ALS — like many neurodegenerative diseases — is progressive, meaning that when the disease first sets in, there are little to no noticeable symptoms, and over time it becomes more serious, painful and even fatal. Most neurodegenerative diseases like Alzheimer’s and Parkinson’s disease have few treatment options, if any. Unfortunately, ALS is no different in this respect.

At 13 years old, Laboissonniere hadn’t seen illness that couldn’t be fought. Despite her father having varying forms of cancer, he had always been treated, and the cancer would be gone. 

“When I was growing up it was like you get sick, you go to the doctor, you get better,” Laboissonniere said. “My father has had different types of cancer all my life, but he would go to the doctor and he would get better. So even cancer to me wasn’t, like, a big deal.”

Laboissonniere said that when her grandfather was diagnosed with ALS, she had never encountered a disease that couldn’t be treated. So when her mother — who was a nurse — told her that her grandfather wasn’t going to get better and that he was going to die, it was ‘eye opening.’

“She made it clear, ‘Grandpa is not gonna live. He is not going to survive this. This is not a disease that you come out the other side of. He will die.’ It was baffling to me,” Laboissonniere said. “At the time he was diagnosed he might’ve had tingling in his arms, but to me he seemed fine. But I didn’t realize that not everything has a drug. As a 13-year-old that’s hard to grapple with. He passed away less than a year later, in April, just after my birthday.”

Laboissonniere referred to a quote from the book “Tuesdays with Morrie” by Mitch Albom: “ALS is like a lit candle: it melts your nerves and leaves your body a pile of wax.”

“It’s a really sad disease. You’re being tube fed, you’re being washed by someone else, you can’t move, and we don’t know their mental health so we don’t know if they are aware of what’s going on, or if they have dementia or maybe they’re fully capable and completely reactive,” Laboissonniere said. “What a worse way to go, trapped inside your own body.”

She said she knew right away then that she wanted to study the disease. 

“Lauren [Laboissonniere] performs some state-of-the-art molecular biology techniques to sample what genes are expressed in different populations,” said assistant professor Jeff Trimarchi. “This is much more difficult than it might sound and requires both wet lab molecular biology skill and skill in computational analysis of the large data sets.”

Laboissonniere studied these techniques at the University of Massachusetts when she was an undergrad in biomedical engineering. 

When she came to Iowa State, she began to study the retina under Trimarchi. Trimarchi had a connection at Northwestern University, Dr. Hande Ozdinler, who works at the Northwestern School of Medicine and has a number of mouse models of ALS that Laboissonniere and Trimarchi have been able to use for their research.

“We look at the different genes that [the mice models] are expressing and we compare them to healthy mice at the same time points to see if there are genes that are being over-expressed or under-expressed that may be causing those cells to die,” Laboissonniere said.

Laboissonniere said the goal of this research is to isolate markers of the disease in cell populations, target them and test drugs that will attack the markers of the disease. 

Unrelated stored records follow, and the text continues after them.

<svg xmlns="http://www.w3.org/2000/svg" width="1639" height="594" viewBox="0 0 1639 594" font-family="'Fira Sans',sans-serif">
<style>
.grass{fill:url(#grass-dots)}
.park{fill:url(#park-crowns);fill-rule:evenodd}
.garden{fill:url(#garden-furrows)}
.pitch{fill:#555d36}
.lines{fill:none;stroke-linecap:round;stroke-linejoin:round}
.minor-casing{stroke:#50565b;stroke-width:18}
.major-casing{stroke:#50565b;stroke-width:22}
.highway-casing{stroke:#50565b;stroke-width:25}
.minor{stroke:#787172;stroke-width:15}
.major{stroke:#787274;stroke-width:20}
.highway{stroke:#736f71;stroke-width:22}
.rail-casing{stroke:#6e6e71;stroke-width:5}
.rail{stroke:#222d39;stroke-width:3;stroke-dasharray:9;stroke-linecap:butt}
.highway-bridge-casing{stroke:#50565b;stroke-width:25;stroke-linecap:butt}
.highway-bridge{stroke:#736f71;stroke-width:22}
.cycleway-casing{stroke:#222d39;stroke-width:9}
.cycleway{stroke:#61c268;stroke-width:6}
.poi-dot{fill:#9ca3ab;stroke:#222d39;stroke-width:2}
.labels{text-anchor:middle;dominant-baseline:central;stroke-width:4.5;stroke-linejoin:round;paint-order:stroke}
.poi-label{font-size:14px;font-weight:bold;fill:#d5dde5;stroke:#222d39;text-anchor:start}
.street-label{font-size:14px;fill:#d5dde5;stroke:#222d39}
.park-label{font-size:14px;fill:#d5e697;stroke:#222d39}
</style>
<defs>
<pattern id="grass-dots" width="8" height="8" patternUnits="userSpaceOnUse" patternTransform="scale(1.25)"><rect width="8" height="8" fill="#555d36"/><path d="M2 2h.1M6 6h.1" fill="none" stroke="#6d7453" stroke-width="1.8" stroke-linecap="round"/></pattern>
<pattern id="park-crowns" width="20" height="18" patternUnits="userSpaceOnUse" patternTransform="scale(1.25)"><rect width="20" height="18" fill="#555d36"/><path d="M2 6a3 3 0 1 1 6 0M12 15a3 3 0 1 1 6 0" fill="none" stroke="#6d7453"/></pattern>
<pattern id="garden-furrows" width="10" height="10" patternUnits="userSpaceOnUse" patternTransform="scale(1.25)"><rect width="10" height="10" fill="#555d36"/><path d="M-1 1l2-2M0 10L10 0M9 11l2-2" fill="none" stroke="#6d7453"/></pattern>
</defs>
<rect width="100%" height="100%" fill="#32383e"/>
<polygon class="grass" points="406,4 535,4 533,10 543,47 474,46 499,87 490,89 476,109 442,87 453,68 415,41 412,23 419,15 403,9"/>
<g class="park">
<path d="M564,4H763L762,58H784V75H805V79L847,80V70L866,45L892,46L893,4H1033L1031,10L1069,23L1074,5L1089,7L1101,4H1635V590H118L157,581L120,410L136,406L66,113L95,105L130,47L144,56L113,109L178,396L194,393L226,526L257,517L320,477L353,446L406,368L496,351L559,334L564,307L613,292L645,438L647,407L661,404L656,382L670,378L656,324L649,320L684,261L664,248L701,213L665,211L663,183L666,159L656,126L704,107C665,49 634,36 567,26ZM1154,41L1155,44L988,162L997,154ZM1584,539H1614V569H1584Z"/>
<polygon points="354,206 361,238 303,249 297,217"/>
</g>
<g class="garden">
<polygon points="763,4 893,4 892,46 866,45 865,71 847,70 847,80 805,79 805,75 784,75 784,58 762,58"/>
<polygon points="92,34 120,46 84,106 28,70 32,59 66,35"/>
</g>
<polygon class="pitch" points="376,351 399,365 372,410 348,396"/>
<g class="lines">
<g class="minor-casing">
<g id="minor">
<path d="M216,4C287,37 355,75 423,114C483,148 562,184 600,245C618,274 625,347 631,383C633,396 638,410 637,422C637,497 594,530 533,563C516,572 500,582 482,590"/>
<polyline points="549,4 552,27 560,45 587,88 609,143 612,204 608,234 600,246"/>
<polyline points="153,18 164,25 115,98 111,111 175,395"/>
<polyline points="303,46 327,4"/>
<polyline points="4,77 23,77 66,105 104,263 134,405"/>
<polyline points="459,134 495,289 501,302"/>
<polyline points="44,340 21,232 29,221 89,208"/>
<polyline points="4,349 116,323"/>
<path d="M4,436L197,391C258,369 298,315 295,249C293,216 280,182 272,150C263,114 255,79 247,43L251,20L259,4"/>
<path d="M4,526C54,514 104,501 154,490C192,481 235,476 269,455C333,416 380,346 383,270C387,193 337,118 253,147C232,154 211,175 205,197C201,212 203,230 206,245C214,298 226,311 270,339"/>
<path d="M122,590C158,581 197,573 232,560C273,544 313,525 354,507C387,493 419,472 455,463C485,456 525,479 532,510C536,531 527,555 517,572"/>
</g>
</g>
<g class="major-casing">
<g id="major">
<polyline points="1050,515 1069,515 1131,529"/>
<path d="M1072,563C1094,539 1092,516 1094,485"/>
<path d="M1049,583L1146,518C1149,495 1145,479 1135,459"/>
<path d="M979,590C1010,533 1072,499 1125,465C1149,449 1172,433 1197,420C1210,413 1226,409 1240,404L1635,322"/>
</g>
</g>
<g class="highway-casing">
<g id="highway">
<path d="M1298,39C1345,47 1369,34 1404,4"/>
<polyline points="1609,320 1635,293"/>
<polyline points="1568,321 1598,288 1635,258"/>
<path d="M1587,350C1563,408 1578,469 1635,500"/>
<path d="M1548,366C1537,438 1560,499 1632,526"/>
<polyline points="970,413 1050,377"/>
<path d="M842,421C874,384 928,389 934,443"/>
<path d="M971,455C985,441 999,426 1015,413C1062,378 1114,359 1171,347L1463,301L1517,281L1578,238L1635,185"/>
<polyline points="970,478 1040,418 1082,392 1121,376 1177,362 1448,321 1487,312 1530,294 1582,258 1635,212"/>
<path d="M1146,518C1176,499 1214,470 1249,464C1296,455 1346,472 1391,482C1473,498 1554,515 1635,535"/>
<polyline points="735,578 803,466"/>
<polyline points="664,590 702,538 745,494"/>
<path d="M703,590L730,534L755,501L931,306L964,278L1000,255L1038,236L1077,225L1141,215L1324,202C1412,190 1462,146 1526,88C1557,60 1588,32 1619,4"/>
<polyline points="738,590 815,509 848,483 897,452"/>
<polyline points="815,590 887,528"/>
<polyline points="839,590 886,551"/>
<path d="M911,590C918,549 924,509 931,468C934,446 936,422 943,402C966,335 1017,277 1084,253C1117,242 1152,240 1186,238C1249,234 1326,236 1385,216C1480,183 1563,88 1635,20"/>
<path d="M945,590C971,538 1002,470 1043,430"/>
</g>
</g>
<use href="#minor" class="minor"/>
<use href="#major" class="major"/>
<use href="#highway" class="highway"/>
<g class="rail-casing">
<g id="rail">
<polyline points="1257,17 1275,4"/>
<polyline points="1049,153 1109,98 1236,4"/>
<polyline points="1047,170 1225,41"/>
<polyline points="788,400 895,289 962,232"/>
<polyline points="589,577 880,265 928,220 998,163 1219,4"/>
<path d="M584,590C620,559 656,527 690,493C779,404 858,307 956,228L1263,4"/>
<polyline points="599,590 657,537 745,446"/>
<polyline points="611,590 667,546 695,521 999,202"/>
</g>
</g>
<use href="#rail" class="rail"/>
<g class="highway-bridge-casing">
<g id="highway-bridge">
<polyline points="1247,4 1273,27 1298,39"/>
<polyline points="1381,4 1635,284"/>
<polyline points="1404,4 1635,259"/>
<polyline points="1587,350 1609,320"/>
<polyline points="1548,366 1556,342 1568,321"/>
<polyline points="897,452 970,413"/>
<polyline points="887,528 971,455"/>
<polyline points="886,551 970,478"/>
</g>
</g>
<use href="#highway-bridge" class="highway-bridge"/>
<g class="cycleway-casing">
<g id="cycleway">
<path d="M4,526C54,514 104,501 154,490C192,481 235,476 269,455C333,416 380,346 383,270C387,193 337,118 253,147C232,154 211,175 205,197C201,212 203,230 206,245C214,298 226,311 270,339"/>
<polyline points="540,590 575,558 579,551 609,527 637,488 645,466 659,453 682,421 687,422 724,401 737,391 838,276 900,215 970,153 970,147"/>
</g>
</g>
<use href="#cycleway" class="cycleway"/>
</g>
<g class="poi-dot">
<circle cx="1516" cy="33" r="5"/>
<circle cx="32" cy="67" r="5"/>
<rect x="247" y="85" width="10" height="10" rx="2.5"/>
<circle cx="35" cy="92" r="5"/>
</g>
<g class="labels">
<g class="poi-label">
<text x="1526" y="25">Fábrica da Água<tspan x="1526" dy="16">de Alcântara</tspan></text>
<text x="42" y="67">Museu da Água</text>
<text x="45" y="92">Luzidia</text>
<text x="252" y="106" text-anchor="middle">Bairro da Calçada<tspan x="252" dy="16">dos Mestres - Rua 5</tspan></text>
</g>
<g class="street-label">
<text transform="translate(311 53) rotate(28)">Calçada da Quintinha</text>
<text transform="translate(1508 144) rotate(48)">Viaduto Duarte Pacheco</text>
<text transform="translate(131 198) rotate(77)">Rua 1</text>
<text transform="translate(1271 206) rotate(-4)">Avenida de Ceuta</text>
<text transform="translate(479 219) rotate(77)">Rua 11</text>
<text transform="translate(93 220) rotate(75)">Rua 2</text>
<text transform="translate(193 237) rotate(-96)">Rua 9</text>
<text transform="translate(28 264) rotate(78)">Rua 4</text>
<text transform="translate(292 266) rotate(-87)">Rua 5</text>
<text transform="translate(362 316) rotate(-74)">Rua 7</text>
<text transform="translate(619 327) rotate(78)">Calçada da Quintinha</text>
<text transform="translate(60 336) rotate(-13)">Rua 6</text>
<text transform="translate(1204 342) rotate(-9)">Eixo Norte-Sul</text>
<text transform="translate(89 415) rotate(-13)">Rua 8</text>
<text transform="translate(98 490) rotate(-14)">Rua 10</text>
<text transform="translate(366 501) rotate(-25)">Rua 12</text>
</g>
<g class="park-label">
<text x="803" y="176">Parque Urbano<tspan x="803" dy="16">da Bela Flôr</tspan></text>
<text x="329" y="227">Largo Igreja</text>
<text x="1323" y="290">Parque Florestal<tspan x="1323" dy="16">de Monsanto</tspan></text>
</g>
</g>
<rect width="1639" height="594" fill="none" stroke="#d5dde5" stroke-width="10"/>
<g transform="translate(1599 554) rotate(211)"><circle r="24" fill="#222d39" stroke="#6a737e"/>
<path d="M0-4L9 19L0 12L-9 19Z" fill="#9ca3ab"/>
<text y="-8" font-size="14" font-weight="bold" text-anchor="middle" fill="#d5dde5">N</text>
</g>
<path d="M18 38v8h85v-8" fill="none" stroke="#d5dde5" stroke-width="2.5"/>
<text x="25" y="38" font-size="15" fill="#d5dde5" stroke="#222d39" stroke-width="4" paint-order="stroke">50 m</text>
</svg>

“We are really hoping to identify some sort of biomarker or something that we can target with a drug that can stop or slow down the disease progression, in hopes that it will translate back to humans,” Laboissonniere said.

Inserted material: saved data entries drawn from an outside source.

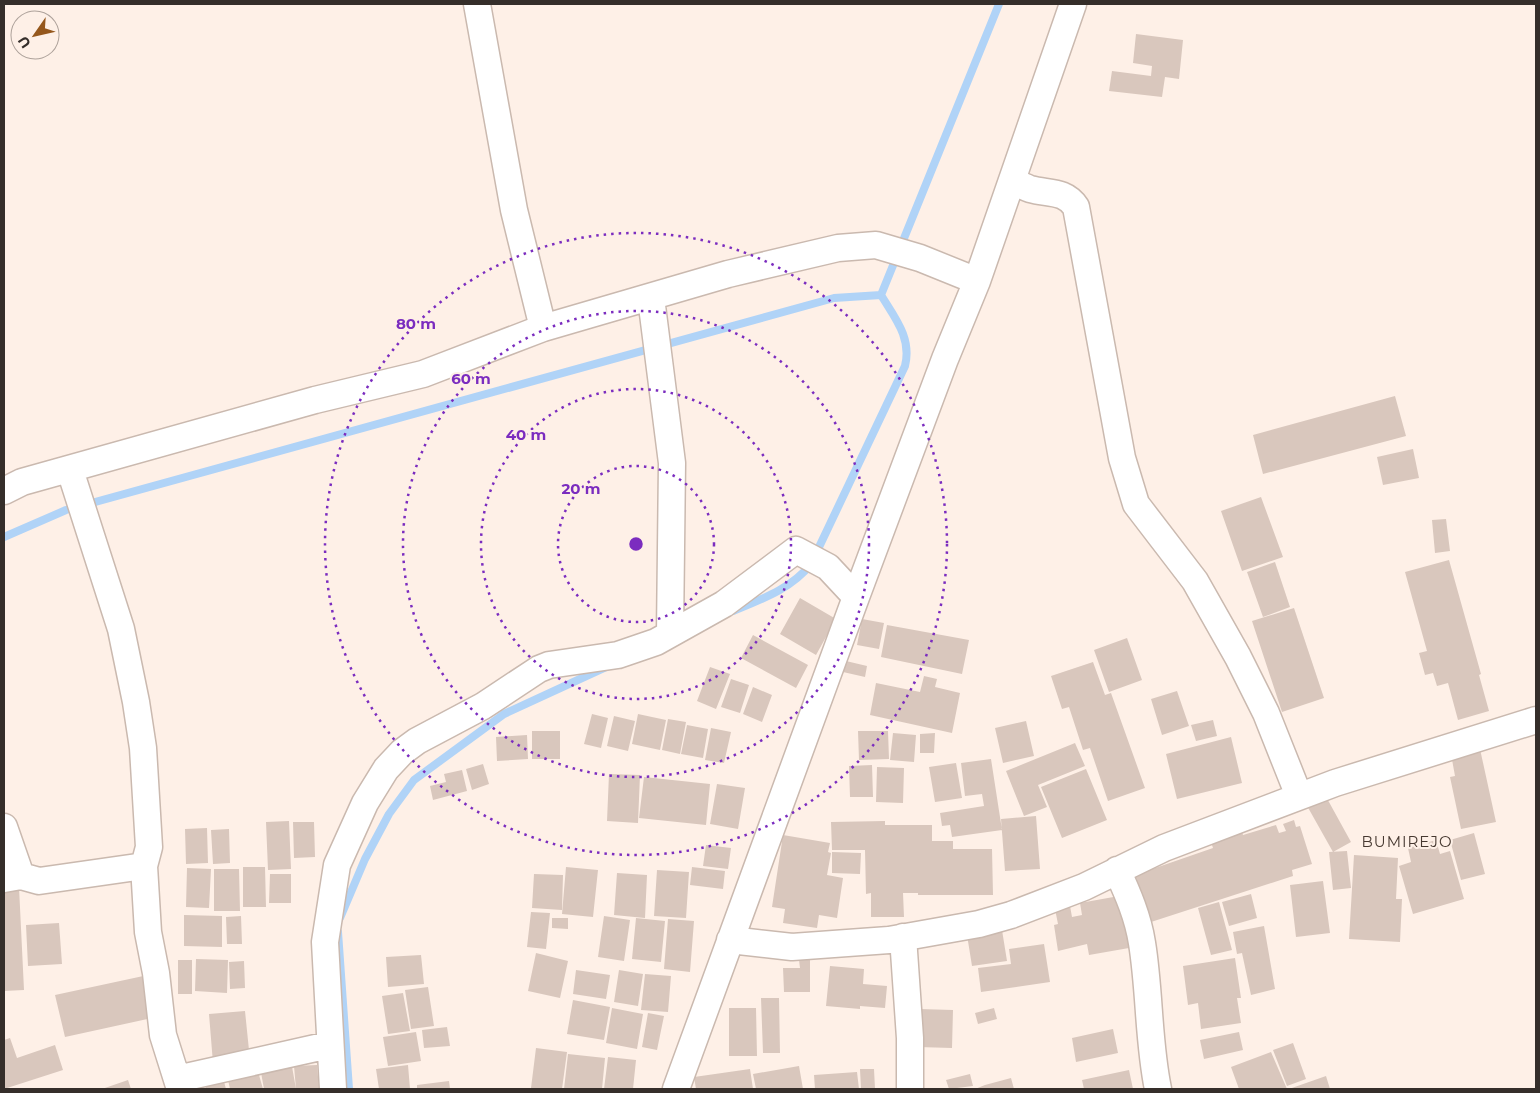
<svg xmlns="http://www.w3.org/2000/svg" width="1540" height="1093" viewBox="0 0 1540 1093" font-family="Montserrat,sans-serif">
  <rect width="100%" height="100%" fill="#fef0e7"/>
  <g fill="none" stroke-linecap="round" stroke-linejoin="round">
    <path stroke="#b0d3f7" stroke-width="8" d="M881,295L999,4
      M4,537L66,510L834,298L881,295
      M733,611C762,599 791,589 811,564L905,366C912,338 895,318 881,295
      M340,918L365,859L389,814L414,780L504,714L606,667
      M338,932L349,1089"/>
  </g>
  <path fill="#d9c7bd" d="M1136,34L1183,40L1179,79L1165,77L1162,97L1109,91L1112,71L1151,76L1152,66L1133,63Z
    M1395,396L1406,436L1263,474L1253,435Z
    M1413,449L1419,478L1383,485L1377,457Z
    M1261,497L1283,557L1242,571L1221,511Z
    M1446,519L1450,551L1435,553L1432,520Z
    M1449,560L1481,674L1479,675L1489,711L1458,720L1448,683L1437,686L1433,673L1425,675L1419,653L1427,651L1405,572Z
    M1275,562L1290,607L1263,617L1247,572Z
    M800,598L836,619L816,655L780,634Z
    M1294,608L1324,698L1282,712L1252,621Z
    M862,619L884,623L879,649L857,645Z
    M887,625L969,640L962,674L881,657Z
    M753,635L808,665L796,688L741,658Z
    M1127,638L1142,680L1109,692L1094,650Z
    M846,661L867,666L865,677L843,672Z
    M1093,662L1105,695L1111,693L1145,788L1108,801L1090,748L1083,750L1069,707L1062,709L1051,676Z
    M710,667L730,674L716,709L697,701Z
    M924,676L937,679L935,687L960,693L952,733L870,715L876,683L920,692Z
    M731,679L749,685L740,713L721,707Z
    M753,687L772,695L762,722L743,714Z
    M1177,691L1189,726L1162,735L1151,699Z
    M592,714L608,718L601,748L584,744Z
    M638,714L666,720L660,750L632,744Z
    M614,716L635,721L628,751L607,746Z
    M668,719L686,722L680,754L662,750Z
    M1213,720L1217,736L1196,741L1191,725Z
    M1026,721L1034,756L1003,763L995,728Z
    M687,725L708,729L703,758L681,754Z
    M711,728L731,732L724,763L705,760Z
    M532,731H560V759H532Z
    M858,731H888L889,759L859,760Z
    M893,733L916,735L914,762L890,760Z
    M935,733L934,753H920V734Z
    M527,735L528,759L497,761L496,737Z
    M1231,737L1242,783L1177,799L1166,754Z
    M1075,743L1085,766L1038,785L1047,807L1024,816L1006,771Z
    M1480,749L1496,822L1461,829L1450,777L1455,776L1451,754Z
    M991,759L1002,830L952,837L950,825L942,826L940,813L984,806L982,794L965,796L961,763Z
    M956,763L962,798L935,802L929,767Z
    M483,764L489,784L472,790L466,769Z
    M872,765L873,797H850L849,766Z
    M877,767L904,768L903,803L876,802Z
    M1086,769L1107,820L1062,838L1041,787Z
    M462,770L467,791L433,800L430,786L446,782L444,774Z
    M609,774L640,775L638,823L607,821Z
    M644,777L710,784L706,825L639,818Z
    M717,784L745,788L738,829L710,824Z
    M1324,793L1351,842L1333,852L1306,804Z
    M1036,816L1040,869L1005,871L1001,819Z
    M1294,820L1296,827L1300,826L1312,864L1292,870L1293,876L1151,922L1135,875L1213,848L1211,842L1242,832L1243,835L1276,825L1279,833L1286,831L1283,824Z
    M289,821L291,869L268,870L266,822Z
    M885,821V825H932V841H953V849H992L993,895H918V893H903L904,917H871V893L866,894L865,850H832L831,822Z
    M293,822H314L315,857L294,858Z
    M207,828L208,863L186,864L185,829Z
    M229,829L230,863L213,864L211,830Z
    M1474,833L1485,874L1461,880L1450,840Z
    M783,835L830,843L828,852L831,853L827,875L843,878L837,918L819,915L817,928L783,923L785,909L772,907Z
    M1436,840L1440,854L1450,851L1464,899L1413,914L1399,866L1411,862L1408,848Z
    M706,845L731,848L728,869L703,866Z
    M1347,851L1351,888L1333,890L1329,852Z
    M832,852L861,853L860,874L832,873Z
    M1354,855L1398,858L1396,899H1402L1400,942L1349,939Z
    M243,867H265L266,907H243Z
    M566,867L598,870L593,917L562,914Z
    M692,867L725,871L723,889L690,885Z
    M187,868L211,869L209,908L186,907Z
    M214,869H239L240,911H214Z
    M657,870L689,872L686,918L654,916Z
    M617,873L647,875L645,918L614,915Z
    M270,874H291V903H269Z
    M534,874L563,875L562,910L532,908Z
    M1323,881L1330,933L1296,937L1290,885Z
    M19,887L24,990L4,991V888Z
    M1251,894L1257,918L1229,926L1222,902Z
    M1119,896L1129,948L1089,955L1087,944L1058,951L1054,925L1058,924L1055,909L1070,906L1072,917L1082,915L1080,903Z
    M1219,902L1232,950L1211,955L1198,908Z
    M531,912L550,913L546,949L527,947Z
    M184,915L222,916V947L184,946Z
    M241,916L242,944H227L226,917Z
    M604,916L630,920L624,961L598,957Z
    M552,918H568V929L552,928Z
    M636,918L665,921L661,962L632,959Z
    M668,919L694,921L690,972L664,969Z
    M59,923L62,964L28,966L26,925Z
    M1264,926L1275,989L1251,995L1242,953L1237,954L1233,932Z
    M1002,930L1007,961L972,966L967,935Z
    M1044,944L1050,982L981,992L978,968L1011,964L1009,949Z
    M536,953L568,961L560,998L528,991Z
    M421,955L424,984L388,987L386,957Z
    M1235,958L1241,998H1237L1241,1023L1201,1029L1198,1003L1188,1005L1183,966Z
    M196,959L228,960L227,993L195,991Z
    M178,960H192V994H178Z
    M799,960H810V992H784L783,968H800Z
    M244,961L245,988L230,989L229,962Z
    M830,966L864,969L863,984L887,986L885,1008L860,1006V1009L826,1006Z
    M576,970L610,975L606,999L573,994Z
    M619,970L643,974L638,1006L614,1002Z
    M645,974L671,976L668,1012L641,1010Z
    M148,975L152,1018L65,1037L55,995Z
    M428,987L434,1026L411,1029L405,990Z
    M403,993L410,1031L388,1034L382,996Z
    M761,998H779L780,1053H763Z
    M573,1000L610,1007L604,1040L567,1034Z
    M612,1008L643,1014L637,1049L606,1043Z
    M729,1008H756L757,1056H729Z
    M994,1008L997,1019L978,1024L975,1013Z
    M919,1009L953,1010L952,1048L918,1047Z
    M245,1011L250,1060L213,1063L209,1014Z
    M648,1013L664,1016L657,1050L642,1047Z
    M447,1027L450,1046L424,1048L422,1030Z
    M1113,1029L1118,1053L1076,1062L1072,1038Z
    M416,1032L421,1061L388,1066L383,1037Z
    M1239,1032L1243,1050L1204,1059L1200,1040Z
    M10,1038L17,1058L55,1045L63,1070L4,1089V1040Z
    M1293,1043L1306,1079L1287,1086L1273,1050Z
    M536,1048L567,1052L562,1089L531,1088Z
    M1271,1052L1287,1089H1239L1231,1067Z
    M568,1054L605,1058L602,1089H564Z
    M608,1057L636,1060L633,1089H604Z
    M291,1061L296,1089H264L260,1067Z
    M317,1065L319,1089H296L294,1066Z
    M408,1065L410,1089H379L376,1069Z
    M799,1066L803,1089H756L753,1074Z
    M257,1068L263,1089H230L227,1075Z
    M750,1069L753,1089H696L694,1077Z
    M860,1069H874L875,1089H861Z
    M1129,1070L1133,1089H1084L1082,1080Z
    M857,1072L859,1089H815L814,1075Z
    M970,1074L973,1086L949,1089L946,1080Z
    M1326,1076L1330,1089H1289Z
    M223,1078L226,1089H206L205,1083Z
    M1011,1078L1014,1089H975L985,1085Z
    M128,1080L131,1089H102Z
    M449,1081L450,1089H417V1085Z"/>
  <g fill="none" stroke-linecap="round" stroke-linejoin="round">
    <defs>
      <path id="minor" d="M477,4L514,210L543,328
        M1012,181C1018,183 1024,187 1030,189C1048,194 1065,190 1076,207L1122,458L1136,504L1195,581L1238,657L1266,713L1299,796
        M651,298L672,463L670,633
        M70,470L121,629L136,702L143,748L149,847L144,866L148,932L156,973L163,1035L180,1089
        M4,491L22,482L315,400L423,374L543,328L728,274L838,248L876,245L920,258L977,281
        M4,827L21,876
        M1117,870C1128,894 1138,917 1142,943C1150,992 1148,1041 1158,1089
        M4,879L21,876L39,881L144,866
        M903,937L910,1038V1089
        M730,940L792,947L889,940L979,924L1011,915L1084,887L1164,848L1335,783L1536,720
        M177,1079L329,1045
        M333,1089L325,942L337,865L365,803L386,769L402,752L417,741L483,706L539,669L549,665L618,655L656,642L724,604L796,550L828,567L856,597
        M676,1089L856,597L945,359L977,281L1073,4"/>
    </defs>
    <use href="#minor" stroke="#cab9af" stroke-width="29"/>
    <use href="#minor" stroke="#fff" stroke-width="26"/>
  </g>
  <g fill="none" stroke="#7b2cbf" stroke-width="2.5" stroke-dasharray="2.5 5">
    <circle cx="636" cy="544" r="78"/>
    <circle cx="636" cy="544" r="155"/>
    <circle cx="636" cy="544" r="233"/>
    <circle cx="636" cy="544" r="311"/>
  </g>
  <g text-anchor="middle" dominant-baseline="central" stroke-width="4" stroke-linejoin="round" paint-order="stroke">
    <g font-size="15" letter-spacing="1" fill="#463830" stroke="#fef0e7">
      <text x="1407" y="841">BUMIREJO</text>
    </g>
  </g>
  <circle cx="636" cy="544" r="8" fill="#7b2cbf" stroke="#fef0e7" stroke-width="2.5"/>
  <g font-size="15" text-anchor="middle" font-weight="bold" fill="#7b2cbf" stroke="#fef0e7" stroke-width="4" stroke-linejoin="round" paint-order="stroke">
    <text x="416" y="329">80 m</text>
    <text x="471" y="384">60 m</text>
    <text x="526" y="440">40 m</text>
    <text x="581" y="494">20 m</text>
  </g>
  <rect width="1540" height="1093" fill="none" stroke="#352e2a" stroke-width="10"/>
  <g transform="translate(35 35) rotate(236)"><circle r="24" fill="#fef0e7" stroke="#aea29b"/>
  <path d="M0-4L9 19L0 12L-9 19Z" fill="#95571c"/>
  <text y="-8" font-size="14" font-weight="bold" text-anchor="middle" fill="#352e2a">U</text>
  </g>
</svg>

Laboissonniere has examined multiple ALS mouse models and currently is in the process of publishing the results of this research. 

Along with her research and the retina research with Trimarchi, she is in charge of a team of undergrad students working on a project studying zebrafish models of ALS.

“In all of these projects, Lauren [Laboissonniere] has done a wonderful job. She functions as a very independent researcher,” Trimarchi said. “Teaching herself the computational skills needed to analyze all of the data she has generated is particularly impressive.”

Laboissonniere is currently interviewing in labs for her postdoctoral research as she completes her doctorate this spring. She hopes to run an ALS lab of her own one day.